Thanks to the great globe lights at its front door, the General Society of Mechanics and Tradesmen in mid-Manhattan has won a surprising new role: headquarters of The New York Times.
The first choice of the production designer, Rick Carter, was the building at 229 West 43rd Street, off Times Square, that actually served The Times in 1971. It still has a 300-foot-long array of globe lights, a memorable streetfront souvenir of the days when The Times was edited and printed there.
“The globes are part of the iconography of the Times building,” Mr. Carter said.
But the building’s current owner, Columbia Property Trust, said it could not allow a location shoot under “prior agreement with some of our tenants.”
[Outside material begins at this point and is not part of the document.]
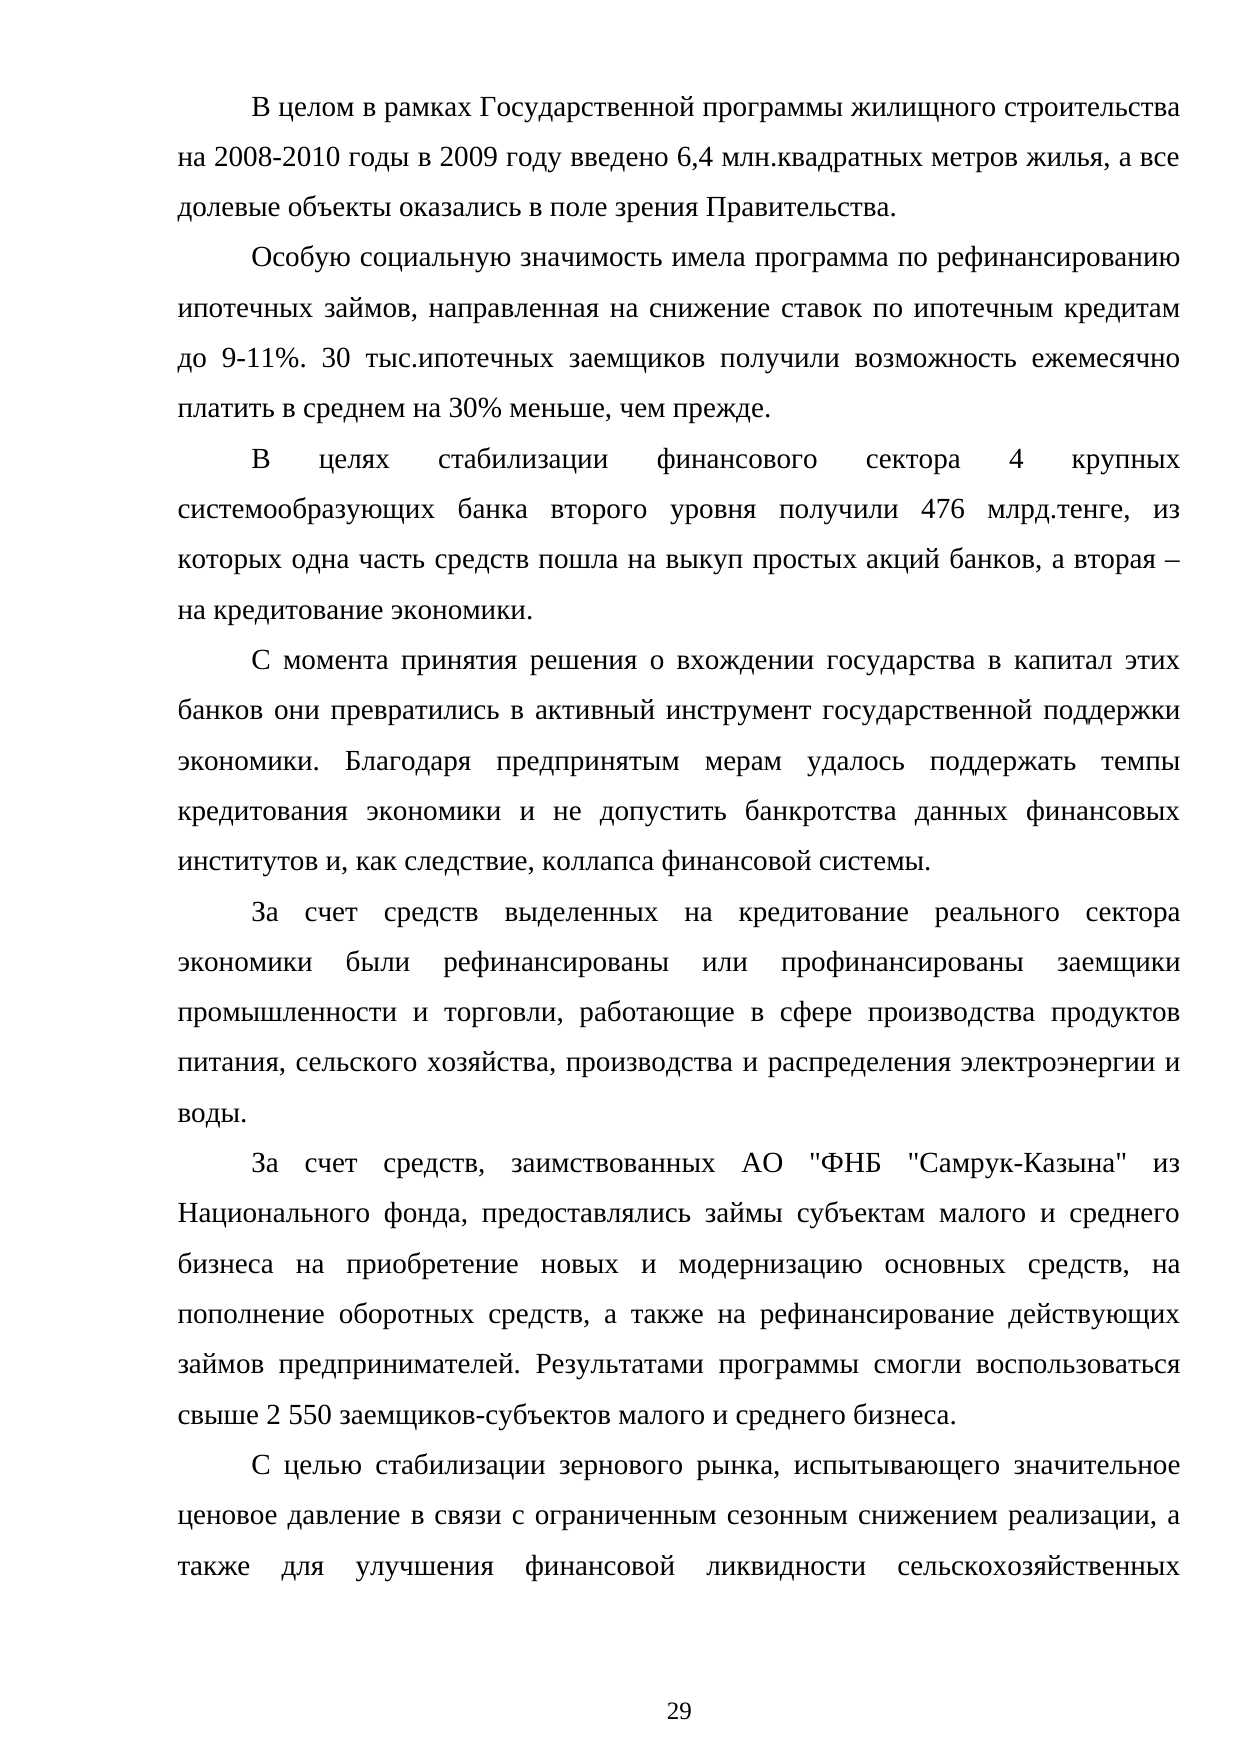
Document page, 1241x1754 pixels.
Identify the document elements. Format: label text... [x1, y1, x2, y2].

So Lauri Pitkus, a location manager who knows New York intimately, drew up a list of several other possibilities for Mr. Carter.
They first visited the General Society’s headquarters at 20 West 44th Street, which includes one of the great libraries of New York. This 126-year-old neo-Classical building, an official landmark, has a monumental arched entrance flanked by two magnificent globe lights.
The moment he saw those globes, Mr. Carter said, he knew he had a stand-in structure that possessed the gravitas — and the glow — of the real Times building.
“Emanating light,” he said in an interview last week. “That’s a perfect metaphor for what the news is supposed to be.”
Much to the distress of some Times alumni, Mr. Spielberg is telling the story of the Pentagon Papers through the lens of The Washington Post. The Post began publishing the Pentagon’s top-secret history of the Vietnam War only after the Nixon White House successfully halted The New York Times from continuing its exclusive series. The Post, too, was soon forced to halt publication.
The two newspapers — and the press generally — ultimately prevailed at the Supreme Court. Justice Potter Stewart said the government had not proved that “direct, immediate and irreparable damage to our nation or its people” would result from publication of the Pentagon documents.
Rarely since then has any administration sought to restrain the press in advance.
Of course, neither newspaper had the benefit of hindsight when they began publishing classified documents. For all they knew, the publishers, editors, reporters and researchers might have ended up in jail for violating the Espionage Law, as Attorney General John N. Mitchell contended they had.
This makes for great drama from either newspaper’s perspective. But there were no female executives at The Times in 1971 to compare with Katharine Graham, the publisher of The Washington Post, who is to be played in “The Papers” by Meryl Streep.
Still, The New York Times factors prominently in the story, which is why it was so important for Mr. Carter to find a building that would represent The Times cinematically.
Some liberties had to be taken, all the same. This is Hollywood, after all, even if the soundstages are at Steiner Studios in Brooklyn. Five extra globe fixtures, slightly smaller than the real ones, were temporarily added to the facade on brackets suspended from a second-story sill.
And a plaque reading “The New York Times” was added above the main doors, temporarily obscuring the plaque of the General Society, a nonprofit educational, philanthropic and cultural organization that was founded in 1785 by and for the city’s craftsmen.
The result of the Hollywood treatment, for passers-by who remember the old Times building, is a startling mix of fantasy and pinpoint accuracy. (To give some sense of Mr. Carter’s eye for detail, he commissioned a specially silk-screened wallpaper for Abraham Lincoln’s office in “Lincoln.”)
Mr. Carter knew, for instance, that the “TIMES” on each globe would have been in plain block letters in 1971, not in the more elaborate Gothic typeface that was used before The Times moved out of the building in 2007.
He also knew he would not get away with such a seemingly trivial error as the wrong lettering style.
“New Yorkers care so much,” Mr. Carter said. “People here are committed to getting details right. It’s so important if it’s in something called ‘The Papers.’ Words matter and they matter in this movie and the imagery of the words matters.”
While a discerning architectural historian could easily spot the many differences between 229 West 43rd Street and 20 West 44th Street, Mr. Carter is more struck by their kinship: confident, dignified, sturdy, institutional beacons of knowledge.
“The illusion and reality are almost touching one another in a graceful way for a moment,” he said. “If there is a theme of the movie, it is that the globes are still glowing.”